A lack of affordable housing is the major issue facing London’s struggling residents, and the city is turning to plywood for the solution.
Plywood is a thin sheet of plastic that can be used for a number of purposes, including flooring, furniture and wall panels.
It is cheap to produce and easily manufactured, and is often cheaper than wood.
In the UK, the price of plywood has plummeted from £1,000 per square foot in the 1980s to under £1 per square metre now.
However, it has faced criticism for its lack of insulation, particularly in the face of the growing threat of the coronavirus.

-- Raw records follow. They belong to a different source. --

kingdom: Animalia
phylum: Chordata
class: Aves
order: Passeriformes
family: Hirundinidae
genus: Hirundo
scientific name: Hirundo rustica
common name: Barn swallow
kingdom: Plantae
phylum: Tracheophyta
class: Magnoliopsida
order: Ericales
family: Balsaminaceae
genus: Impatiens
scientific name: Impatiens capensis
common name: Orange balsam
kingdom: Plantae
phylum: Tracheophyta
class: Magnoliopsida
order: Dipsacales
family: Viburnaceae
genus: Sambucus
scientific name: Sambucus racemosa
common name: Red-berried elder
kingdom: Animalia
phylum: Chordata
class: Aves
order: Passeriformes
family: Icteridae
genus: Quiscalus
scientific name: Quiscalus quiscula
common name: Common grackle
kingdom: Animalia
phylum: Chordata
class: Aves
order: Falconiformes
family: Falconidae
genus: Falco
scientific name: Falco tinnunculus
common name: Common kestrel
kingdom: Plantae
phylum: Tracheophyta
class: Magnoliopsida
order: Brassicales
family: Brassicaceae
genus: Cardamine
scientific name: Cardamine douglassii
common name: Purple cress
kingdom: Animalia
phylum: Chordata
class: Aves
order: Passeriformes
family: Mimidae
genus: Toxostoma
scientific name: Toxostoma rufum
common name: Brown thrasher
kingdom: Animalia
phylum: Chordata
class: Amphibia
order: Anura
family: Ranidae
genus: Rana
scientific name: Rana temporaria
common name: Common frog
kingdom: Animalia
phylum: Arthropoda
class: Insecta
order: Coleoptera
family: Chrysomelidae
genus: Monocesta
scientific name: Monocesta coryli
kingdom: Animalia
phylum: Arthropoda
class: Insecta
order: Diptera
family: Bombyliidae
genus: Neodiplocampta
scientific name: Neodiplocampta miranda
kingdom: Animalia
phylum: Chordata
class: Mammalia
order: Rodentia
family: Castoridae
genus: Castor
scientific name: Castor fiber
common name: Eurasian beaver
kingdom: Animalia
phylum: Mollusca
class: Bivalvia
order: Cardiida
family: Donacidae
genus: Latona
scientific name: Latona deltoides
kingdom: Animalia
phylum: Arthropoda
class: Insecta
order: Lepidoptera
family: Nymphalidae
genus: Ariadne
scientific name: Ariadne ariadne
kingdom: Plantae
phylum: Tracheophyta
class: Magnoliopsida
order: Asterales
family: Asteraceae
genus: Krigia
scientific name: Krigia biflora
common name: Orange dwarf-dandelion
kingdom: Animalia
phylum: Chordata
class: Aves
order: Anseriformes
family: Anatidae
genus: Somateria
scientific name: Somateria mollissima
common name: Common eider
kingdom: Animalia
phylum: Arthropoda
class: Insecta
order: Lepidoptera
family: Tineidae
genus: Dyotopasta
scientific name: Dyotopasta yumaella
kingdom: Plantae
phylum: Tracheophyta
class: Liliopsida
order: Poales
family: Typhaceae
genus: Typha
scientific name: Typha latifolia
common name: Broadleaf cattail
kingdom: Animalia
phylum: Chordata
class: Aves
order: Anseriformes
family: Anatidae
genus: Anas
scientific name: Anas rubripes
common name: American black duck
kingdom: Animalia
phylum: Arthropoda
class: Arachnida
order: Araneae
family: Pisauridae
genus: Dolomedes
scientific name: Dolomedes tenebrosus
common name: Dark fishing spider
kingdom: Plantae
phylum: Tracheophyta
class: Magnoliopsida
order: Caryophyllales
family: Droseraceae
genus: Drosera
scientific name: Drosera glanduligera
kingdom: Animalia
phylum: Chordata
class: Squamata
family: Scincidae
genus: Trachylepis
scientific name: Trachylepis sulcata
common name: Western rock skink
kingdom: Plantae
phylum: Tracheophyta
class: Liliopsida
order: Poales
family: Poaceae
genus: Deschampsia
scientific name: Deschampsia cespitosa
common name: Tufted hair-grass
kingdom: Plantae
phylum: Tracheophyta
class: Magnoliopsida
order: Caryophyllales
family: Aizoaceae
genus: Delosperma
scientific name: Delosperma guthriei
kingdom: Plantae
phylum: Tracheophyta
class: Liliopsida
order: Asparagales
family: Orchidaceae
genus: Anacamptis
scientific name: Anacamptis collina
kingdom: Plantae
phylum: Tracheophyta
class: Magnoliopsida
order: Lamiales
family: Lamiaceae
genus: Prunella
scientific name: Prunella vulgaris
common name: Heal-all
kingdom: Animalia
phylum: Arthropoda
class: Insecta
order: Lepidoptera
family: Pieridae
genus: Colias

Many local authorities across the country have introduced bans on the manufacture, sale and use of ply, which is often used as an alternative to wood.
The problem is that the cheapest way to manufacture ply is from scraps of plastic from car parts.
Plywood manufacturers also make the material used in flooring and furniture.
“We do need to address the problem of supply and demand, so the best solution we have at the moment is to look at alternative materials,” said a spokesman for London boroughs.
LONDON’S COLLAPSE OF THE COFFEE COLLABORATOR The mayor of London, Sadiq Khan, has called for the use of plastic and the supply of ply to be cut back to a level that the government can guarantee, in order to provide adequate support for the homeless.
The mayor’s plan also includes the use to tackle homelessness by building new social housing in the capital.
The plan is part of a broader package of measures aimed at tackling homelessness and poverty.
It aims to provide a minimum of 60,000 new social homes, which the mayor hopes will be enough to meet the need for about 1.5 million people over the next 20 years.
Pollywood and the mayor’s plans are unlikely to go down well with the local councils.
London Mayor Sadiq Islam has criticised the mayor for not doing more to help the homeless, and has also warned against introducing restrictions on the sale of ply for building materials.